The two colleagues chose to focus not on the reasons these treasures were buried, but on the reasons their owners never returned. Wars, natural disasters, and conquests forever etched into the ground.
To conduct their study, they drew on one of the world’s largest databases dedicated to Roman coin hoards: the CHRE database at the University of Oxford and the Ashmolean Museum in the same city, which catalogs more than 18,000 hoards and 7.5 million coins discovered across Europe, North Africa, and the Middle East.
Their conclusion, reported by The Debrief, is striking: these “forgotten fortunes,” buried in the ground, are the silent traces of the Roman Empire’s darkest periods.
In the footsteps of a tragic fate
While some hiding places (leather pouches or ceramic pots under houses) were likely intended to only be temporary, their owners were never able to return to them.

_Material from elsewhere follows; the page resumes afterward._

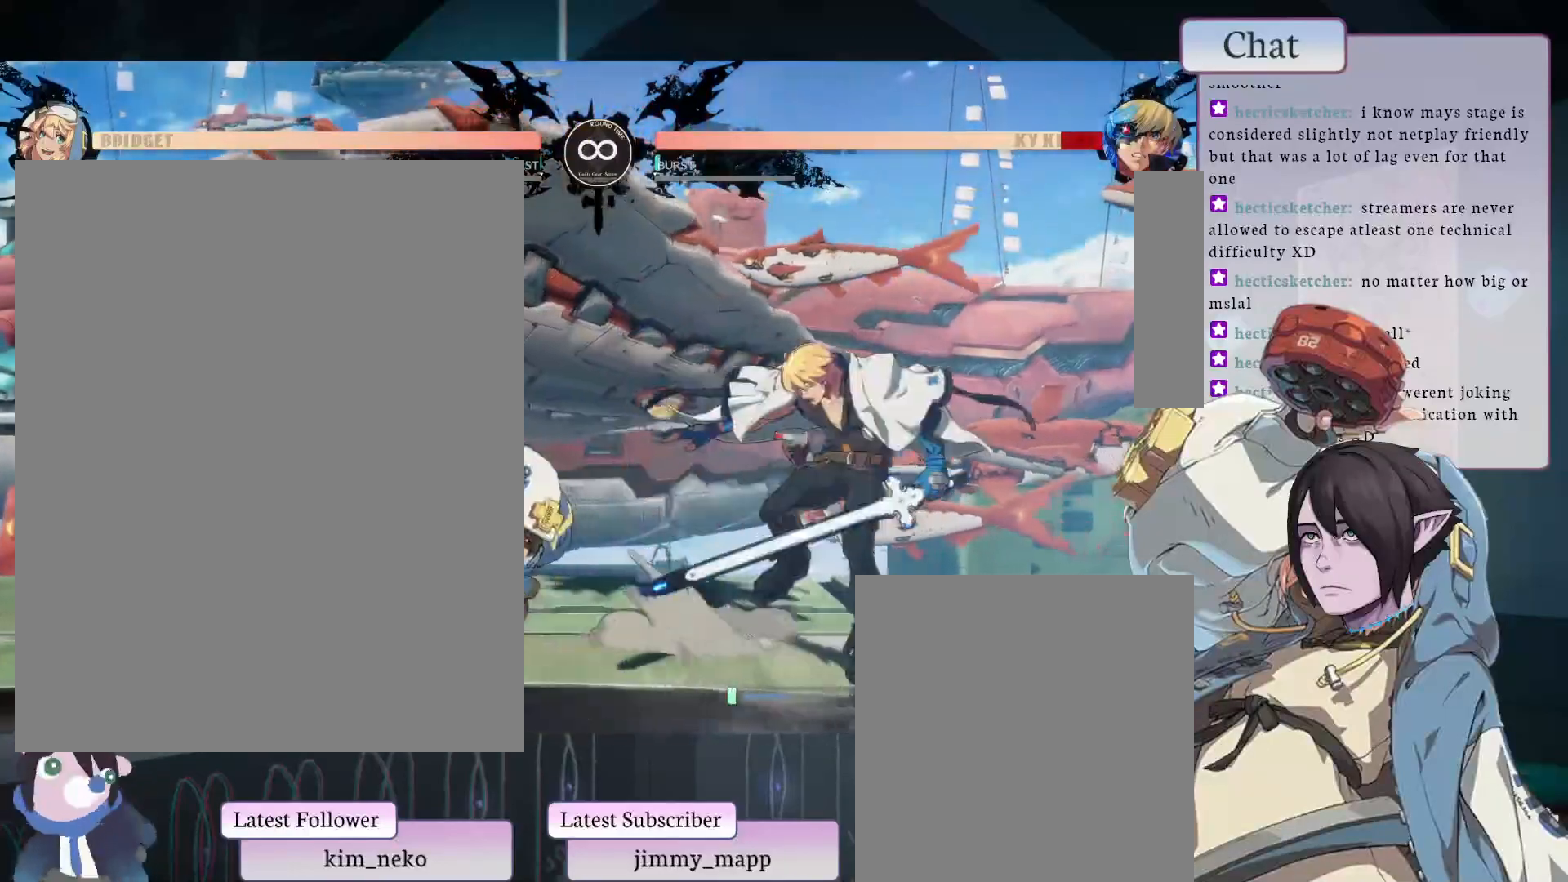
{"buttons": ["L1"], "left_stick": "center", "events": [[33, "L1", "down"], [117, "L1", "up"], [483, "L1", "down"]]}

According to the researchers, two distinct phenomena are believed to be behind this abandonment:
- foresight: in daily life, it was sometimes necessary to hide one’s possessions from thieves or tax collectors, or to set them aside as offerings;
- adversity: protecting possessions before a war, an invasion, or forced displacement.
The location and number of these forgotten treasures, moreover, coincide perfectly with the major upheavals of the Empire. Thus, buried coins have been found near the Teutoburg Forest, where three legions were decimated in the year 9 A.D., as well as in Britain and around Mount Vesuvius—areas marked by tribal wars and natural disasters.
More than just loot for treasure hunters, researchers, and archaeologists, these lost riches constitute a unique archive. They poignantly reveal how the people of antiquity tried to survive in the face of the insecurity of a violent world.